## Work task
Restate the entries below word for word, leaving nothing out.
** Material provided follows **
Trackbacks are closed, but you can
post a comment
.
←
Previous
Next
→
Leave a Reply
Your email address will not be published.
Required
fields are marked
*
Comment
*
** End of Material provided **
## Response box
Trackbacks are closed, but you can
post a comment
.
←
Previous
Next
→
Leave a Reply
Your email address will not be published.
Required
fields are marked
*
Comment
*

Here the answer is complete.